▶ **Texte extrait**
Les récits et impressions qui vont suivre concernent la période 1997/2000, durant laquelle j'ai été l'un des principaux compagnons de cordée de Jean-Minh. Cela ne représente donc qu'une petite période de sa carrière de grimpeur, principalement entre son retour d'Aix-en-Provence et son interruption momentanée. Il n'y a par ailleurs dans ces évocations aucune prétention, aucune exhaustivité, aucune objectivité.

Notre premier contact fut téléphonique ; au printemps 1997, Jean-Minh cherchait du monde pour grimper et il se trouve que j'étais à ce moment là disponible, comme les 3 ou 4 années qui ont suivies, par la grâce de mes études et du peu d'heures de présence requises à la fac à partir de ma licence en mathématiques. J'étais dans mes petits souliers car il était à ce moment une sorte de star, en tout cas dans notre microcosme des grimpeurs locaux, revenant auréolé de succès improbables pour la plupart d'entre nous. Mais la glace fut vite rompue, Jean-Minh étant d'un abord des plus simples. Et de toute façon, ce qui comptait à ce moment était mon niveau d'assurage : tout à fait honorable ! Première sortie dans la Pfalz donc, au Dürrenstein et à l'Asselstein, sur les traces de maître Wolfgang.
Rendez-vous fut donc pris, et, une des grandes constantes de la suite de nos aventures, tenu.
Car voilà une des premières et grandes qualités de l'intéressé : il fait ce qu'il dit !
Première anecdote : nous mangeâmes, comme il se doit,au Bärenbrunnerhof, et je fus alors fort surpris de la quantité de charcutaille qu'il s'enfila...Moi qui pensais que les grimpeurs étoiles mangeaient des miettes, j'en fus pour mes frais. Moultes barbecues plus tard, j'en suis au même point !

Ce qui m'a immédiatement frappé était la passion qui l'habitait pour la grimpe. Un trajet en voiture n'était jamais ennuyeux, car la conversation pouvait durer des heures autour de l'escalade. Ses connaissances, contrairement à une partie des miennes, n'étant pas encyclopédiques, mais pratiques. Il fallait juste s'adapter à ses goûts musicaux du moment, il était assez monomaniaque en la matière à cette époque. Ramstein en boucle jusqu'à Rodellar, ça fait long… Mais à son crédit, il écoutait Brassens sans rechigner dès que c'était moi qui roulais.

Premiers voyages marquant : la Tchéquie (avril puis septembre 97)

▶ **Données extraites**
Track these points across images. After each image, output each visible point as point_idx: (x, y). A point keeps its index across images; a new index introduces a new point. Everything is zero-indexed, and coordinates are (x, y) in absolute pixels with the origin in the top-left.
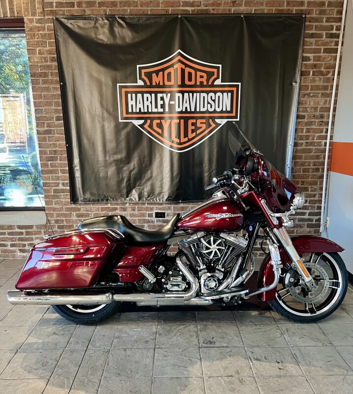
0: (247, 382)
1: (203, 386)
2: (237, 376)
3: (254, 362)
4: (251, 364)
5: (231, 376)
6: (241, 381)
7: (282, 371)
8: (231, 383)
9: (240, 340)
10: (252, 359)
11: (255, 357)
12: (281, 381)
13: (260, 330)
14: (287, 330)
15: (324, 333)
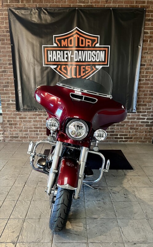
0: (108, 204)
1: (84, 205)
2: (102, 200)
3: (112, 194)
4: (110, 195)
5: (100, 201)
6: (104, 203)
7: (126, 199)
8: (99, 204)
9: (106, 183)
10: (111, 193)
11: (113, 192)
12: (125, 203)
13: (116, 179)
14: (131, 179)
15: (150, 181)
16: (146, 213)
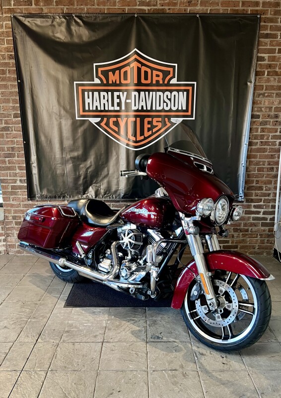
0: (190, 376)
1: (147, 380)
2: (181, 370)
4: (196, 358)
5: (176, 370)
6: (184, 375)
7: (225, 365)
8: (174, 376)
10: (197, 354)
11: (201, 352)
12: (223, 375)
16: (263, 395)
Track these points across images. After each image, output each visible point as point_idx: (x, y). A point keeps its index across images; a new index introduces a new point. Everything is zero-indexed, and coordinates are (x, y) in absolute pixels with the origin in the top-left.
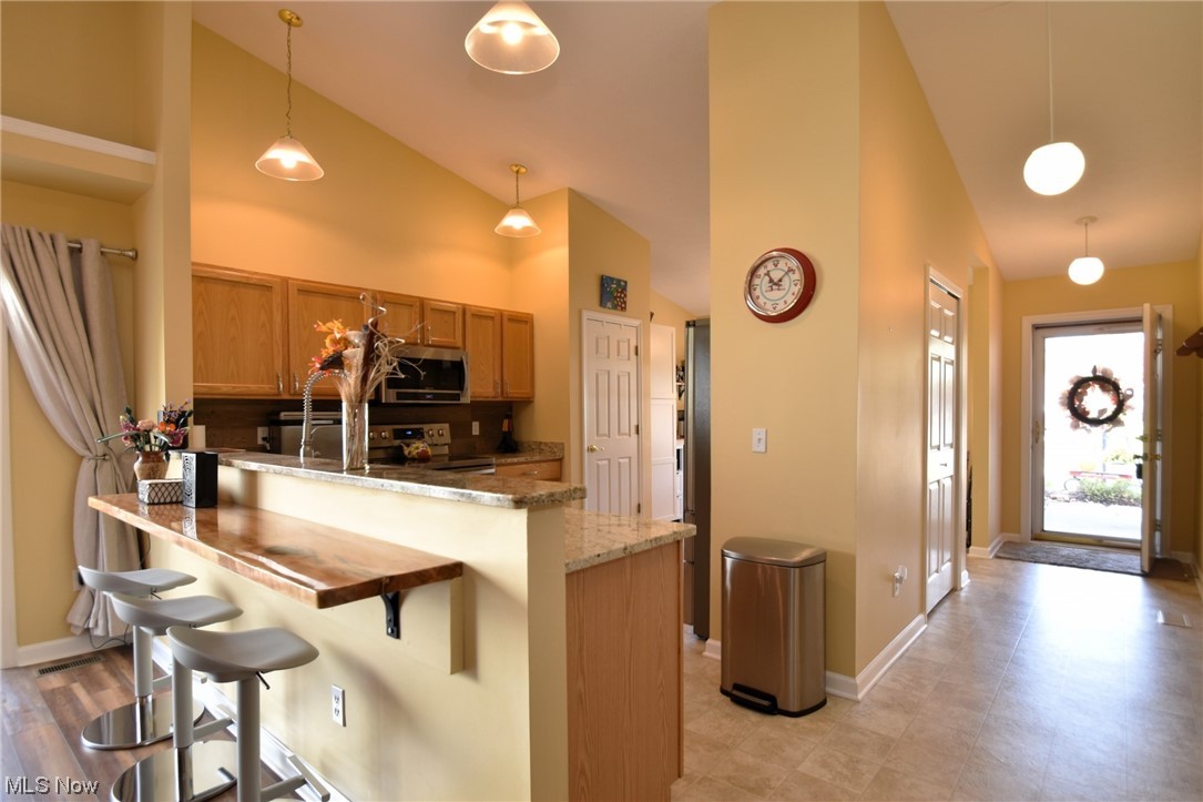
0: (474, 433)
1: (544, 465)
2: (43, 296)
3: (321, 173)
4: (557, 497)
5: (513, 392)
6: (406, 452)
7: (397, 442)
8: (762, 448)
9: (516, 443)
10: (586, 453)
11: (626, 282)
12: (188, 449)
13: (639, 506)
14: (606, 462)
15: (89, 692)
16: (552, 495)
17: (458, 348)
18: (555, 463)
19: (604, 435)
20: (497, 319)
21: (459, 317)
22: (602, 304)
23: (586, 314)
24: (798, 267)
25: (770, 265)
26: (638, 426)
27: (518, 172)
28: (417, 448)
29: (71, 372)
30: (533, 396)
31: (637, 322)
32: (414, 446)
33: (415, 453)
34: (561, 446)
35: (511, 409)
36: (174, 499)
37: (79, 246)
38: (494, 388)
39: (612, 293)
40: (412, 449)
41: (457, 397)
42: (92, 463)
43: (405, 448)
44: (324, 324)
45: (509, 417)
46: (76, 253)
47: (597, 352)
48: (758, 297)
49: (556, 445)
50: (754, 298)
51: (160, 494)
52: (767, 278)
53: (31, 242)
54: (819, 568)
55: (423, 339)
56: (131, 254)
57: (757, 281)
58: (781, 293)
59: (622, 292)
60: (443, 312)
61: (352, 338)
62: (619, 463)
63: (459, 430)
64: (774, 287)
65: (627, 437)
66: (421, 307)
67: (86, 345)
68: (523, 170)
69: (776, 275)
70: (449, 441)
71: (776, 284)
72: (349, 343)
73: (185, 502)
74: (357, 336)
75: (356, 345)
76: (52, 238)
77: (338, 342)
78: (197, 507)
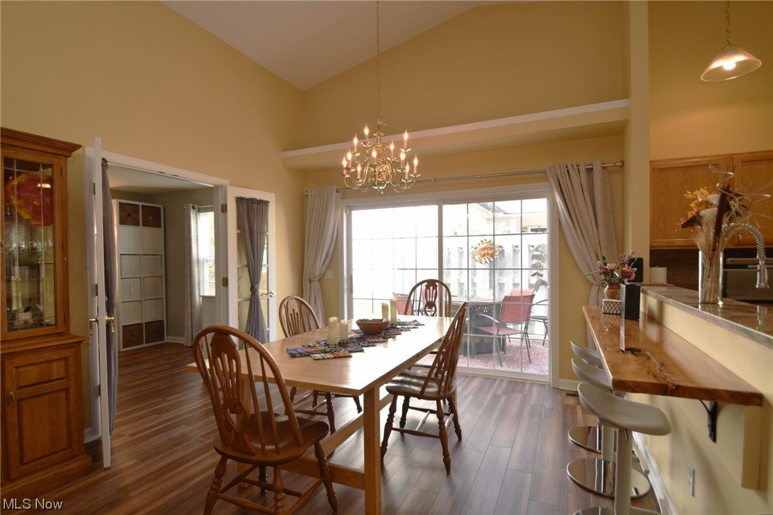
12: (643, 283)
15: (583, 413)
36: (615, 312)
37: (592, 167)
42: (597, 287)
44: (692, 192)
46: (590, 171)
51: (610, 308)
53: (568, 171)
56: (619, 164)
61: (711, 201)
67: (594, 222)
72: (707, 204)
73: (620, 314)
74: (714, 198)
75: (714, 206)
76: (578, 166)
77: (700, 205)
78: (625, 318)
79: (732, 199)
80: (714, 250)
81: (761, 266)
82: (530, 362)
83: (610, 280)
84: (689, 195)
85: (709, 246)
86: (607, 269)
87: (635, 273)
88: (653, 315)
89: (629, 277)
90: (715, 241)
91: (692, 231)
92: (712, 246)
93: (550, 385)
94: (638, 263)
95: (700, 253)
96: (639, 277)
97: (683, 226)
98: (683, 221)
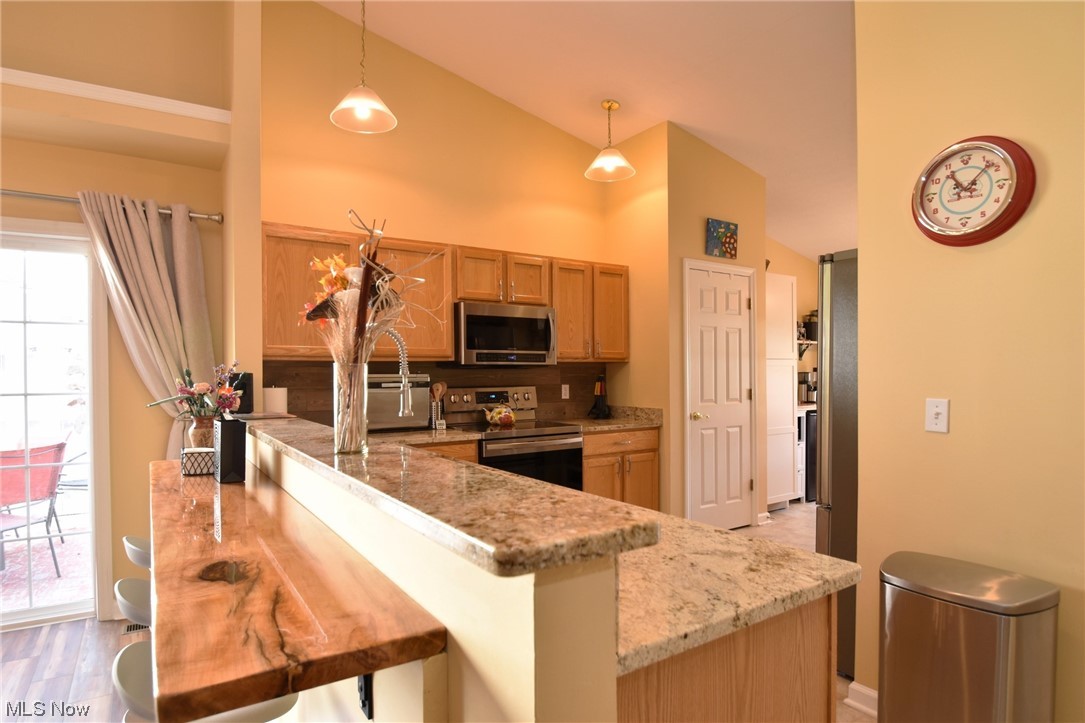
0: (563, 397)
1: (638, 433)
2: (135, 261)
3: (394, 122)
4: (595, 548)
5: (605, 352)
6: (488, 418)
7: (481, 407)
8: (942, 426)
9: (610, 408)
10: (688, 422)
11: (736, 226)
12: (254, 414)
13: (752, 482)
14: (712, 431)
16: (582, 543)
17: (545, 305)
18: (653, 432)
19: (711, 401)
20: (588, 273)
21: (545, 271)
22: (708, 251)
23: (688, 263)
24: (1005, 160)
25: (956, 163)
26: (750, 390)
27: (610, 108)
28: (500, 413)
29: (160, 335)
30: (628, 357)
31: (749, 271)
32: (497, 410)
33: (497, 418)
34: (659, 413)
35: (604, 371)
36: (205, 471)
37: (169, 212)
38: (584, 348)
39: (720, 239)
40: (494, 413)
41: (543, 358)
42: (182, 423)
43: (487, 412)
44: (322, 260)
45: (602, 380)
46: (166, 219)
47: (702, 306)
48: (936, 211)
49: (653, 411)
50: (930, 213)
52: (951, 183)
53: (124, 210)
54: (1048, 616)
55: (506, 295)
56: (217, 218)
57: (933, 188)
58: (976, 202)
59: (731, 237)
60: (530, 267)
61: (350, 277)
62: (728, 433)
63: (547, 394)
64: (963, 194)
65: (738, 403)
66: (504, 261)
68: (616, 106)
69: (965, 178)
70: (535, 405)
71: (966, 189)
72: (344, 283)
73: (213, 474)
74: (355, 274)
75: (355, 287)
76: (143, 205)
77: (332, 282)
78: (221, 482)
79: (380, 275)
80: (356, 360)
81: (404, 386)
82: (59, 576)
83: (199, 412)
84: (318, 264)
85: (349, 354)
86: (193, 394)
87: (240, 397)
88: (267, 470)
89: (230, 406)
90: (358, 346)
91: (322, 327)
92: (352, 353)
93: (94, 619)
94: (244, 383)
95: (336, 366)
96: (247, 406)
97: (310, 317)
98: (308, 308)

▶ **Consigne A**
Transcrivez le récit sur Jean-Minh de « Notre premier contact » à « de maître Wolfgang. ».
▶ **Consigne B**
Dans le récit sur Jean-Minh, dans quel établissement les deux grimpeurs mangèrent-ils lors de leur première sortie dans la Pfalz ?
▶ **Consigne C**
Reprenez le récit sur Jean-Minh et poursuivez-le à partir de sa dernière phrase.
Les lignes ne servent à rien dans ce travail.

▶ **Votre réponse A**
Notre premier contact fut téléphonique ; au printemps 1997, Jean-Minh cherchait du monde pour grimper et il se trouve que j'étais à ce moment là disponible, comme les 3 ou 4 années qui ont suivies, par la grâce de mes études et du peu d'heures de présence requises à la fac à partir de ma licence en mathématiques. J'étais dans mes petits souliers car il était à ce moment une sorte de star, en tout cas dans notre microcosme des grimpeurs locaux, revenant auréolé de succès improbables pour la plupart d'entre nous. Mais la glace fut vite rompue, Jean-Minh étant d'un abord des plus simples. Et de toute façon, ce qui comptait à ce moment était mon niveau d'assurage : tout à fait honorable ! Première sortie dans la Pfalz donc, au Dürrenstein et à l'Asselstein, sur les traces de maître Wolfgang.

▶ **Votre réponse B**
Au Bärenbrunnerhof.

▶ **Votre réponse C**
Une proposition vite acceptée : grimper en Tchéquie. Et voilà une autre caractéristique de Jean-Minh : aller où les autres ne vont pas, ou peu. Nous sommes partis avec un pauvre topo d'un vieux Vertical, et avons atterri à une falaise nommée Panthéon. Après une nuit dans la voiture, réveil à la falaise, sous la neige d'ailleurs au mois d'avril. Et voilà l'occasion d'évoquer deux autres caractéristiques de notre spécimen : sa (relative) petite taille doublée d'un penchant naturel pour la sieste fort marqué lui permettent de dormir n'importe où, n'importe quand. On lui parle, il répond, on lui reparle, …et il dort. Combien d'heures ai-je passé à attendre son réveil… Deuxième point, quand il le veut, (et seulement quand il le veut) c'est l'un des êtres les plus sociables que je connaisse. Au bout d'une heure, copain comme cochon avec la moitié de la falaise, (c'est tout juste s'il n'avait pas appris le Tchèque) ce qui nous emmène de proche en proche à Dolni Zleb . Nous y retournerons une bonne semaine à l'automne, ce qui lui permettra de répéter toutes les voies dures, pas encore nombreuses, du secteur.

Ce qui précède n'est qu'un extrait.